### [Extrait du texte]
______

Le choix du site pour la défense naturelle

Eperon barré du château de la Châtelaine dominant le village des Planches-près-d'Arbois (Jura).

De part son rôle défensif, le château devait autant que possible privilégier une implantation géographique difficile d'accès. Dans les montagnes comtoises, la multitude d'éperons barrés donnait l'embarras du choix pour établir des forteresses sur des sites de hauteur. La deuxième priorité était bien sûr le guet et la surveillance de la campagne et des routes environnantes tant d'un point de vue militaire que financier (octroi sur les marchandises qui transitaient). Enfin, pour assoir sa position sociale par l'ostentation de son pouvoir, le seigneur avait tout intérêt à choisir un emplacement qui contribuait à faire forte impression sur ses sujets (paysans et bourgeois notamment).

______

### [Énoncé]
Transcrivez mot pour mot le passage du texte sur l'emplacement des châteaux, en commençant à « De part son » et en terminant à « et bourgeois notamment). ».

______

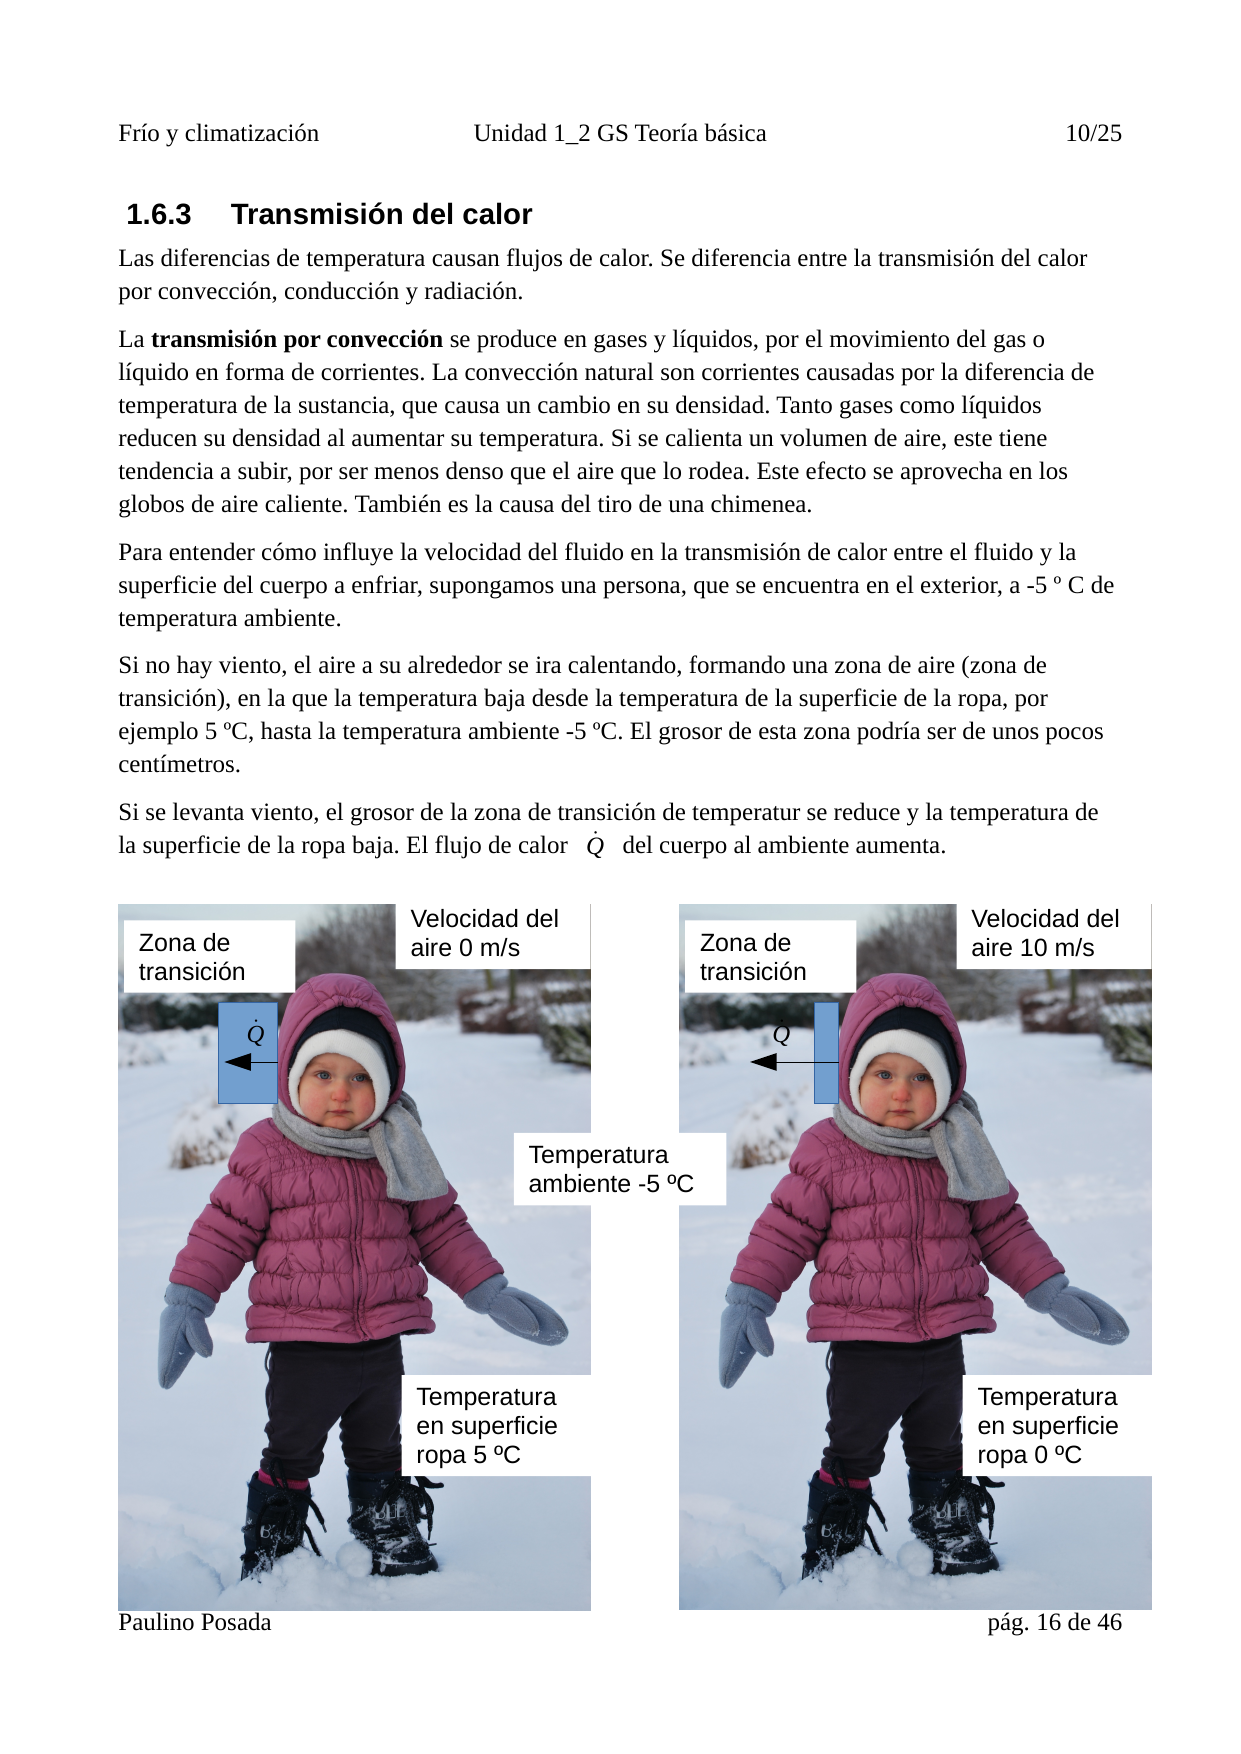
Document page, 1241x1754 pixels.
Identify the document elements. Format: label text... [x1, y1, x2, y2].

text Si se levanta viento, el grosor de la zona de transición de temperatur se reduce y la temperatura de la superficie de la ropa baja. El flujo de calordel cuerpo al ambiente aumenta. [118, 797, 1122, 859]
subtitle Transmisión del calor [118, 197, 1122, 231]
picture [679, 904, 1152, 1610]
picture [118, 904, 591, 1611]
text Para entender cómo influye la velocidad del fluido en la transmisión de calor entre el fluido y la superficie del cuerpo a enfriar, supongamos una persona, que se encuentra en el exterior, a -5 º C de temperatura ambiente. [118, 537, 1122, 632]
text Las diferencias de temperatura causan flujos de calor. Se diferencia entre la transmisión del calor por convección, conducción y radiación. [118, 243, 1122, 305]
text La transmisión por convección se produce en gases y líquidos, por el movimiento del gas o líquido en forma de corrientes. La convección natural son corrientes causadas por la diferencia de temperatura de la sustancia, que causa un cambio en su densidad. Tanto gases como líquidos reducen su densidad al aumentar su temperatura. Si se calienta un volumen de aire, este tiene tendencia a subir, por ser menos denso que el aire que lo rodea. Este efecto se aprovecha en los globos de aire caliente. También es la causa del tiro de una chimenea. [118, 324, 1122, 518]
text Si no hay viento, el aire a su alrededor se ira calentando, formando una zona de aire (zona de transición), en la que la temperatura baja desde la temperatura de la superficie de la ropa, por ejemplo 5 ºC, hasta la temperatura ambiente -5 ºC. El grosor de esta zona podría ser de unos pocos centímetros. [118, 650, 1122, 778]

______

### [Réponse]
De part son rôle défensif, le château devait autant que possible privilégier une implantation géographique difficile d'accès. Dans les montagnes comtoises, la multitude d'éperons barrés donnait l'embarras du choix pour établir des forteresses sur des sites de hauteur. La deuxième priorité était bien sûr le guet et la surveillance de la campagne et des routes environnantes tant d'un point de vue militaire que financier (octroi sur les marchandises qui transitaient). Enfin, pour assoir sa position sociale par l'ostentation de son pouvoir, le seigneur avait tout intérêt à choisir un emplacement qui contribuait à faire forte impression sur ses sujets (paysans et bourgeois notamment).